Le marché aussitôt accepté (au bon souvenir de sa canine perdu quelques années auparavant entre les mains de ce cher commissaire Flores, aussi épris de justice que peut l’être un policier corrompu et avide de pouvoir), il se retrouve jeté dans les rues de Barcelone. Livré à lui-même, sans le sou et sans la moindre piste à suivre, le narrateur, détective improvisé, est bien décidé à prendre les choses en mains.
De son allure nous ne dirons rien, il en dresse un portrait des plus objectif. De son art oratoire, nous dirons qu’il fait tout. Il le sort des situations les plus compliqués, nous embarque dans des histoires invraisemblables et fait tout le charme du narrateur qui se retrouve bien souvent en mauvaise posture. Chez lui, rien n’est prémédité; il est plus instinctif que réfléchi mais fait preuve d’une grande ingéniosité. En d’autres termes, il est aussi perspicace qu’indiscipliné. Par ailleurs, il ne se laisse jamais abattre mais parfois trahir par sa peur, ce qui ne manque pas de provoquer quelques déconvenues…

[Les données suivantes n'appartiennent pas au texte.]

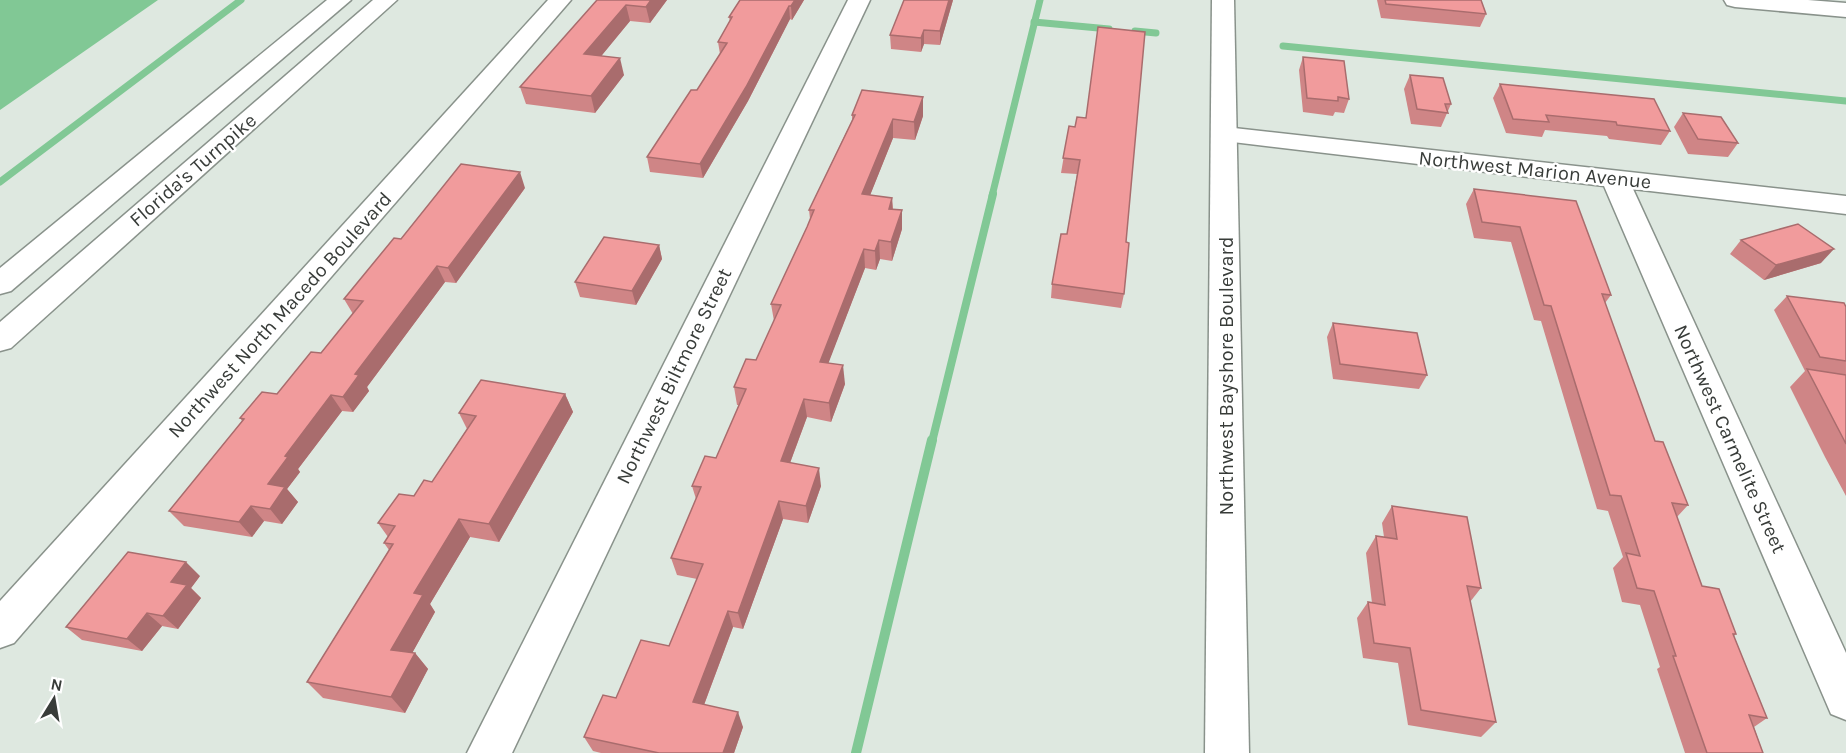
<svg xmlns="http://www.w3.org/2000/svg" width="1846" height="753" font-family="Karla,sans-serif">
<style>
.water{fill:#81c895}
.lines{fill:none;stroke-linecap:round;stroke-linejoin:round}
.stream-far2{stroke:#81c895;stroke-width:7}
.stream-far1{stroke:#81c895;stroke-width:8}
.stream{stroke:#81c895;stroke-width:10}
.minor-casing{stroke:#89928b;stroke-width:3}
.secondary-casing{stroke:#89928b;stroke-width:3}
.motorway-casing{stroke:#89928b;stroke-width:3}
.minor{fill:#fff;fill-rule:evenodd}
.secondary{fill:#fff;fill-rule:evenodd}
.motorway{fill:#fff;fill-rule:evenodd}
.wall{fill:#cf8586}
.shaded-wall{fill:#a96c6d}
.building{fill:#f19b9c;stroke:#a96c6d;stroke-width:1.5}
.labels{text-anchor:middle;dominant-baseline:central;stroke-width:5;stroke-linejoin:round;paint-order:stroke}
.street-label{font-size:20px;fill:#383c39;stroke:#fff}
</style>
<rect width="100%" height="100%" fill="#dee8e0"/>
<polygon class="water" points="0,0 158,0 0,110"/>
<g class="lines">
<g class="stream-far2">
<polyline points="1034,22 1109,29"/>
<polyline points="1135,31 1156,33"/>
<polyline points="1283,46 1846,101"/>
<polyline points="0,182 241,0"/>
<polyline points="992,196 1040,0"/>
</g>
<polyline class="stream-far1" points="932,442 993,194"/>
<polyline class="stream" points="856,753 932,440"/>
<defs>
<g id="minor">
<polygon points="548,0 571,0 14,643 0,648 0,601"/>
<polygon points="848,0 870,0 512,753 467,753"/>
<polygon points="1724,0 1808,0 1846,3 1846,17 1735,7 1727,5"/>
<polygon points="1225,127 1846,196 1846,214 1633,189 1846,653 1846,720 1831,714 1604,186 1216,140 1212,135 1216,130"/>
</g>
<polygon id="secondary" points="1212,0 1234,0 1249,753 1205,753"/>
<g id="motorway">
<polygon points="327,0 351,0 11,291 0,294 0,268"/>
<polygon points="373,0 397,0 11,348 0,351 0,322"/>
</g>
</defs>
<use href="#minor" class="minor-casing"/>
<use href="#secondary" class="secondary-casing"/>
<use href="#motorway" class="motorway-casing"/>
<use href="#minor" class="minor"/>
<use href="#secondary" class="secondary"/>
<use href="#motorway" class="motorway"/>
</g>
<g class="wall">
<polygon points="597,0 667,0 650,23 630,21 601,56 624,75 595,113 526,104 520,87"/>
<polygon points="740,0 804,0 792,20 790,19 748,101 703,178 650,172 647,157 697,90 720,54 718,42 730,22 729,17"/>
<polygon points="953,0 940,45 924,44 921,52 891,49 890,35"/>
<polygon points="1377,0 1481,0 1486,14 1480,27 1381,18"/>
<polygon points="1303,57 1349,99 1344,113 1335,112 1333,116 1303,112 1299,70"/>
<polygon points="1410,75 1451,104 1441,127 1411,124 1404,89"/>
<polygon points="1500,84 1670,131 1661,145 1609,139 1607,136 1545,130 1542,137 1506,133 1493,98"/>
<polygon points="1683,113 1738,143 1728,157 1688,154 1674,127"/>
<polygon points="852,115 923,116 915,140 893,138 870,195 892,198 893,209 902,229 892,261 880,259 876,270 865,268 828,363 845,384 831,422 807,417 790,463 821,486 808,523 783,519 743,629 733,627 704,705 743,727 734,753 601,753 593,751 584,737 616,698 669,646 697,579 677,575 671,558 696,499 692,486 716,458 739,405 737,405 734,387 756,360 774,321 771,304 807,227 810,219 809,210 852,120"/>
<polygon points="1069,126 1126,242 1124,294 1121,308 1051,298 1052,284 1067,234 1077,174 1061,173"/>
<polygon points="525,188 456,283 445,282 367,387 369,391 353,412 342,411 298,469 300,472 287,489 298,502 282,524 264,521 252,537 184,526 169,511 242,421 240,418 277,394 321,353 353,314 344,299"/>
<polygon points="1474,189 1611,295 1605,303 1655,441 1688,505 1677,517 1702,586 1736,634 1734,636 1767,718 1754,727 1763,753 1685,753 1657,669 1660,667 1640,605 1622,602 1613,568 1623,557 1608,511 1597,509 1541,321 1534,320 1511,242 1474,238 1466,204"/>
<polygon points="1741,240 1821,263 1764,280 1730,254"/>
<polygon points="659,245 662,259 636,305 580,297 575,282"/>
<polygon points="1787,296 1846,307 1846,496 1825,457 1790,387 1805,371 1774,310"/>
<polygon points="1333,323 1427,375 1419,389 1333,379 1327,337"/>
<polygon points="565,394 573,412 499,542 470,537 430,604 435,612 412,653 415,653 428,669 405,713 323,698 307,682 389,550 384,543 388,537 378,523 432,482 467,429 459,413"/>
<polygon points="1392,506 1481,588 1470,602 1496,722 1481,737 1408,725 1398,663 1363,658 1357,618 1368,602 1372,603 1366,553 1376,536 1384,537 1382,523"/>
<polygon points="200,576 191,588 201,598 178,629 162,626 142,651 82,640 66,627"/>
</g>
<g class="shaded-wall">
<polygon points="651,0 667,0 650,23 646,7"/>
<polygon points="795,0 804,0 792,20 791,6"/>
<polygon points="949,0 953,0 940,45 940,31"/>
<polygon points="626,5 630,21 589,71 584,54"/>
<polygon points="789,6 790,19 748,101 703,178 700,164"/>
<polygon points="924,30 924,44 921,52 921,38"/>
<polygon points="620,58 624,75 595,113 591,96"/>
<polygon points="923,97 923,116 915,140 914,122"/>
<polygon points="893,119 893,138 863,213 862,194"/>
<polygon points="520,172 525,188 456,283 448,268"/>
<polygon points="892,198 893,217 889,209"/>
<polygon points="902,210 902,229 892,261 891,242"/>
<polygon points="879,240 880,259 876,270 875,251"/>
<polygon points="659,245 662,259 636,305 632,291"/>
<polygon points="864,249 865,268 822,380 820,362"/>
<polygon points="1834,249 1821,263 1764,280 1776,265"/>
<polygon points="437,266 445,282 367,387 369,391 353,412 343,397 355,374"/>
<polygon points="843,365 845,384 831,422 829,403"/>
<polygon points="565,394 573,412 499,542 489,524"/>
<polygon points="331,395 342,411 298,469 300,472 287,489 298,502 282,524 270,509 268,484 285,456"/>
<polygon points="804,399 807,417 784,479 781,461"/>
<polygon points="819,468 821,486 808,523 806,506"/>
<polygon points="779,501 783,519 743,629 738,613"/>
<polygon points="251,506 264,521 252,537 239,522"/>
<polygon points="459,519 470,537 430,604 435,612 405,666 391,650 414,593"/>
<polygon points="186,562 200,576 191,588 201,598 178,629 163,616 171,582"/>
<polygon points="728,611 733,627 699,718 693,702"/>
<polygon points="147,613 162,626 142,651 127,639"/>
<polygon points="415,653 428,669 405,713 391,697"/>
<polygon points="738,712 743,727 734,753 723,753"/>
</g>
<g class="building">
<polygon points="597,0 651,0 646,7 626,5 584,54 620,58 591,96 520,87"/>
<polygon points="740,0 795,0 791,6 789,6 746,87 700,164 647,157 691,90 697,90 727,43 718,42 732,17 729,17"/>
<polygon points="904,0 949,0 940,31 924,30 921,38 890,35"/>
<polygon points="1385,0 1481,0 1486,14 1386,4"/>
<polygon points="1098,27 1145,32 1126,242 1129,243 1124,294 1052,284 1061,234 1067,234 1080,160 1063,158 1069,126 1075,127 1077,117 1086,118"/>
<polygon points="1303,57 1344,61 1349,99 1338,97 1338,101 1307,98"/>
<polygon points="1410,75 1443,78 1451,104 1445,104 1448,113 1417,109"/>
<polygon points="1500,84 1654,99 1670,131 1617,125 1616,122 1546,115 1549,122 1513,119"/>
<polygon points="862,90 923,97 914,122 893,119 862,194 892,198 889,209 902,210 891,242 879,240 875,251 864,249 820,362 843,365 829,403 804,399 781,461 819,468 806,506 779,501 738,613 728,611 693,702 738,712 723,753 659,753 584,737 603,695 616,698 641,640 669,646 703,564 671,558 701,487 692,486 705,456 716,458 746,389 734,387 746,359 756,360 781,305 771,304 807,227 814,210 809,210 855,115 852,115"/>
<polygon points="1683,113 1721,117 1738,143 1698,139"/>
<polygon points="461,164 520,172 448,268 437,266 355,374 359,375 343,397 331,395 285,456 288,457 268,484 285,487 270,509 251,506 239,522 169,511 244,419 240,418 262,392 277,394 311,352 321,353 363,301 344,299 394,238 401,239"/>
<polygon points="1474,189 1576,201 1611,295 1602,294 1655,441 1663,442 1688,505 1672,503 1702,586 1719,589 1736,634 1733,634 1767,718 1749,715 1763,753 1707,753 1673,656 1676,656 1654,591 1637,588 1626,553 1640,556 1621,496 1610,495 1551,306 1544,305 1520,227 1482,222"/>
<polygon points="1798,224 1834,249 1776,265 1741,240"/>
<polygon points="604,237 659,245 632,291 575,282"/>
<polygon points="1787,296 1844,303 1846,307 1846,361 1820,357"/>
<polygon points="1333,323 1417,333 1427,375 1340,364"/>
<polygon points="1807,369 1846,375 1846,444 1844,440"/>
<polygon points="481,380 565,394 489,524 459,519 414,593 423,595 391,650 415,653 391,697 307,682 393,544 384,543 395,526 378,523 399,494 414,496 424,480 432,482 476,416 459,413"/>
<polygon points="1392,506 1467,517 1481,588 1467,586 1496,722 1421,710 1410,648 1374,643 1368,602 1385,605 1376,536 1397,539"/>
<polygon points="128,552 186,562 171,582 187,585 163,616 147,613 127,639 66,627"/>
</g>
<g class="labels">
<g class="street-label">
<text transform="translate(193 170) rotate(-41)">Florida's Turnpike</text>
<text transform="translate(1535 170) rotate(6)">Northwest Marion Avenue</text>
<text transform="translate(280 315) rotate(-48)">Northwest North Macedo Boulevard</text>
<text transform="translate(674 376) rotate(-64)">Northwest Biltmore Street</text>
<text transform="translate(1226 376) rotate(-90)">Northwest Bayshore Boulevard</text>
<text transform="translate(1730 439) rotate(66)">Northwest Carmelite Street</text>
</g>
</g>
<g transform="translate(54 699) rotate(11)" stroke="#ffffff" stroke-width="4.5" paint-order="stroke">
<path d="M0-4.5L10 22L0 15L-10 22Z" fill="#383c39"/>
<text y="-9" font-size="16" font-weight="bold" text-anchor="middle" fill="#383c39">N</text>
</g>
</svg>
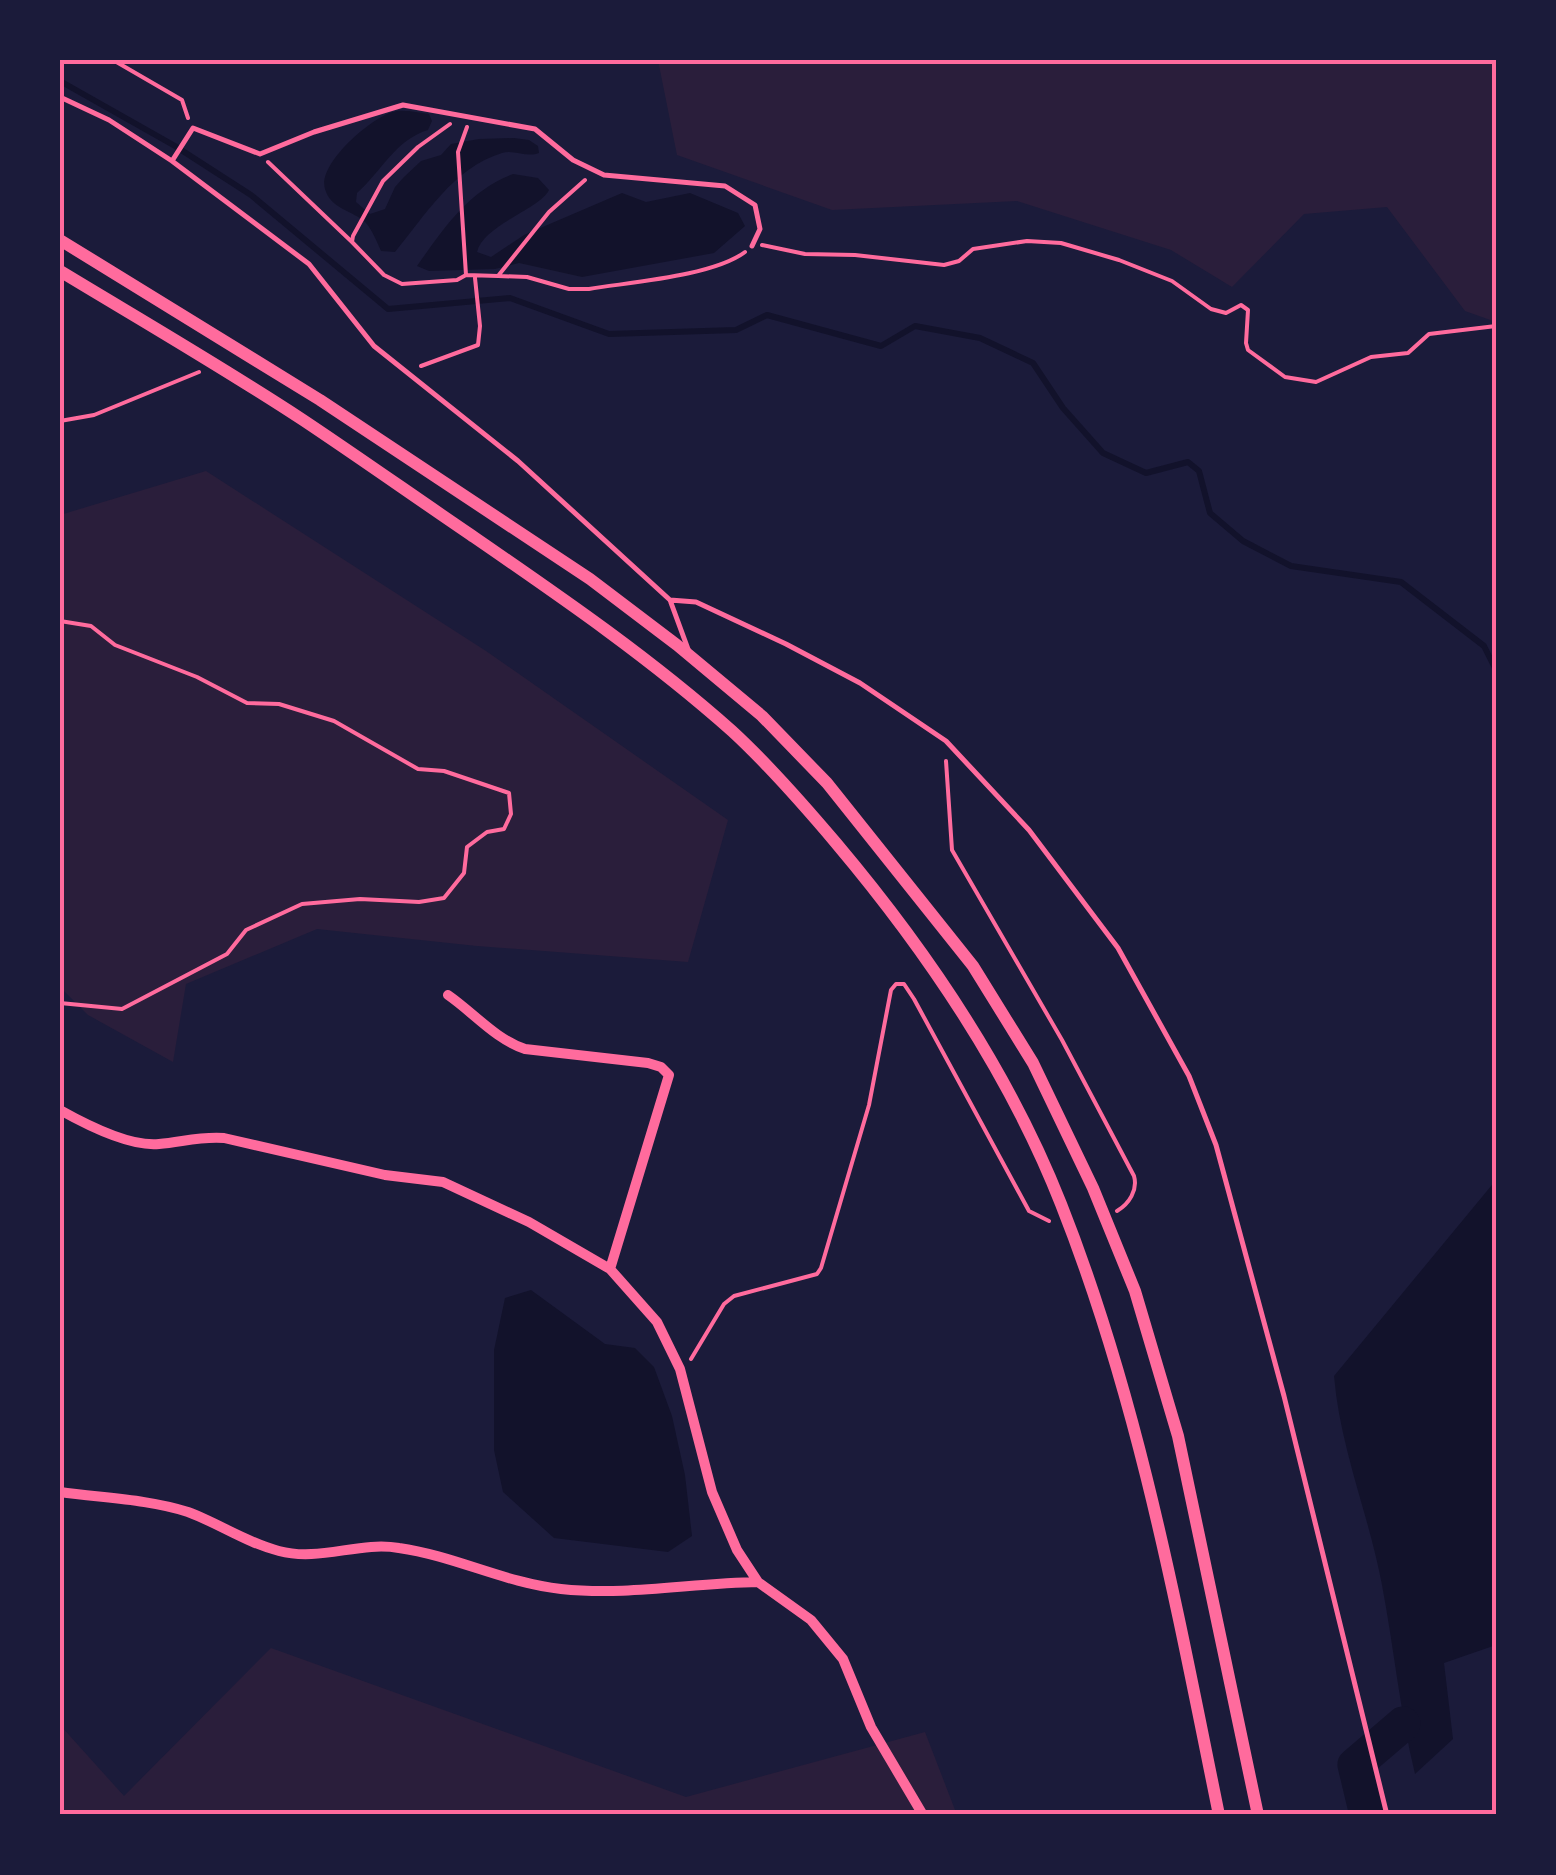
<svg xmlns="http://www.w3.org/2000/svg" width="1556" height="1875" viewBox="0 0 1556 1875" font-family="'Fira Sans',sans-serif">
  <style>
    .green { fill: #2a1e3b }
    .water { fill: #12122b }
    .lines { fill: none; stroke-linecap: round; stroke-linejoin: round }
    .stream { stroke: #12122b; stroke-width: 6 }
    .river { stroke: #12122b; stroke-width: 35 }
    .path { stroke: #ff6b9d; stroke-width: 4 }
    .service { stroke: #ff6b9d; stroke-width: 5 }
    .minor { stroke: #ff6b9d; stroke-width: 10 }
    .tertiary { stroke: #ff6b9d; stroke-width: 12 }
    .neatline { fill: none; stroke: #ff6b9d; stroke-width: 4 }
  </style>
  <rect width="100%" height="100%" fill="#1b1b3a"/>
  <!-- green -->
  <path class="green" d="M658 60H1496V322L1465 311 1387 207 1304 214 1232 287 1171 250 1017 201 832 210 677 155Z
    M206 471 486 651 728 820 688 962 477 946 317 929 186 984 173 1062 88 1015 60 987V515Z
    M271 1648 686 1797 925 1732 957 1815H60V1725L124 1796Z"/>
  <!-- water -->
  <path class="water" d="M409 111 429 114 432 121 428 130C395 140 382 171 357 193L356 202 370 214 385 209 395 187 404 177 421 161 441 155 451 144 479 139 514 138 529 140 538 146 539 153C526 158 514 149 502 153 453 168 425 216 395 252L381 251C377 242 372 230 366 223 353 210 331 210 325 189 317 164 372 117 393 112 398 110 404 111 409 111Z
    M513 174 538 178 549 190C540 209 483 225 477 252L491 257 524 235 622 193 646 202 690 193 738 213 745 226 714 253 582 277 519 263 495 269 429 271 417 266C443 229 469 190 513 174Z
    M1496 1180V1645L1444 1663 1453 1739 1415 1774C1400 1712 1394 1648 1382 1585 1369 1515 1340 1448 1334 1376Z
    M531 1290 605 1344 635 1348 654 1367 672 1416 685 1475 692 1536 668 1552 554 1538 503 1492 494 1450V1350L505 1298Z"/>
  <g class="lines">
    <!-- stream -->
    <path class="stream" d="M60 81 175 146 251 195 388 309 510 298 609 334 736 330 767 315 881 346 915 326 980 338 1033 363 1063 408 1103 453 1146 473 1188 462 1199 471 1210 513 1243 541 1291 566 1401 582 1484 646 1496 670"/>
    <!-- river -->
    <path class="river" d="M1367 1815 1355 1765 1403 1724"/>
    <!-- path -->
    <path class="path" d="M113 60 182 100 188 118
      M450 124 418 147 383 181 353 236 352 242 384 275 402 284 457 280 466 275 498 276 527 277 569 289H589C631 282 713 276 745 252
      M268 162 352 242
      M762 245 805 254 855 255 944 265 959 261 973 249 1027 241 1061 243 1119 260 1172 281 1211 309 1226 313 1241 305 1248 310 1246 343 1248 350 1285 377 1316 382 1371 357 1408 353 1429 334 1496 326
      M466 275 458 152 467 127
      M498 276 549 212 585 180
      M421 366 478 345 480 326 475 278
      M60 421 94 415 199 372
      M60 621 91 626 115 645 197 677 247 703 279 704 334 721 418 769 444 771 509 793 511 814 504 829 487 832 467 847 464 873 444 898 419 902 360 899 302 904 246 930 227 954 122 1009 60 1003
      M946 761 952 850 1062 1040 1134 1176C1138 1190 1129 1204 1117 1211
      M691 1359 724 1304 734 1296 817 1274 821 1268 869 1105 891 990 896 984H904L914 999 1029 1211 1049 1221"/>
    <!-- service -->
    <path class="service" d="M60 97 109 120 172 161 309 264 374 346 518 461 670 600 688 649
      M172 161 193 128 260 154 314 132 403 105 535 129 573 160 604 175 725 186 755 205 760 229 752 246
      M670 600 696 602 786 644 860 683 946 741 1029 830 1118 948 1189 1076 1216 1145 1284 1396 1387 1815"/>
    <!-- minor -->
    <path class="minor" d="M448 995C474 1013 495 1039 525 1049L648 1063 661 1067 669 1075 610 1269
      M60 1110C85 1124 130 1147 159 1144 182 1142 201 1136 224 1138L385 1175 443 1182 529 1222 610 1269 657 1322 680 1369 712 1492 737 1550 758 1582 811 1620 843 1659 871 1727 923 1815
      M60 1492C101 1498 148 1499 188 1512 218 1523 247 1543 279 1551 320 1562 359 1541 399 1548 455 1556 505 1583 561 1589 628 1596 691 1583 758 1582"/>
    <!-- tertiary -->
    <path class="tertiary" d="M60 240 320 400 590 579 677 645 762 716 827 783 973 966 1033 1063 1093 1188 1135 1291 1178 1436 1258 1815
      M60 271C141 320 224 368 303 420 360 458 415 497 471 535 561 597 650 658 732 731 769 765 803 804 836 843 927 951 1009 1072 1061 1204 1139 1401 1177 1609 1219 1815"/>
  </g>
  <!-- border -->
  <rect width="1556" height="1875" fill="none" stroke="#1b1b3a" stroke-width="125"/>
  <rect x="62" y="62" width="1432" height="1750" class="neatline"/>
</svg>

Nous le suivons donc tout au long de l’enquête, dans les tours et les détours de ses pensées, au rythme de ses déboires et de ses avancées qui font de ce roman une œuvre picaresque. Le décalage entre le langage du narrateur, son statut social et ses idées burlesques donne au récit un ton inimitable et dénonce incontestablement l’ordre établi. Si la logique d’un fou est impénétrable, elle est d’une lucidité souvent surprenante, et n’est pas moins sensée que celle instituée par la norme sociale.
Le mystère de la crypte ensorcelée est le deuxième roman d’Eduardo Mendoza et donne fortement envie de lire les autres, si ce n’est pas déjà fait…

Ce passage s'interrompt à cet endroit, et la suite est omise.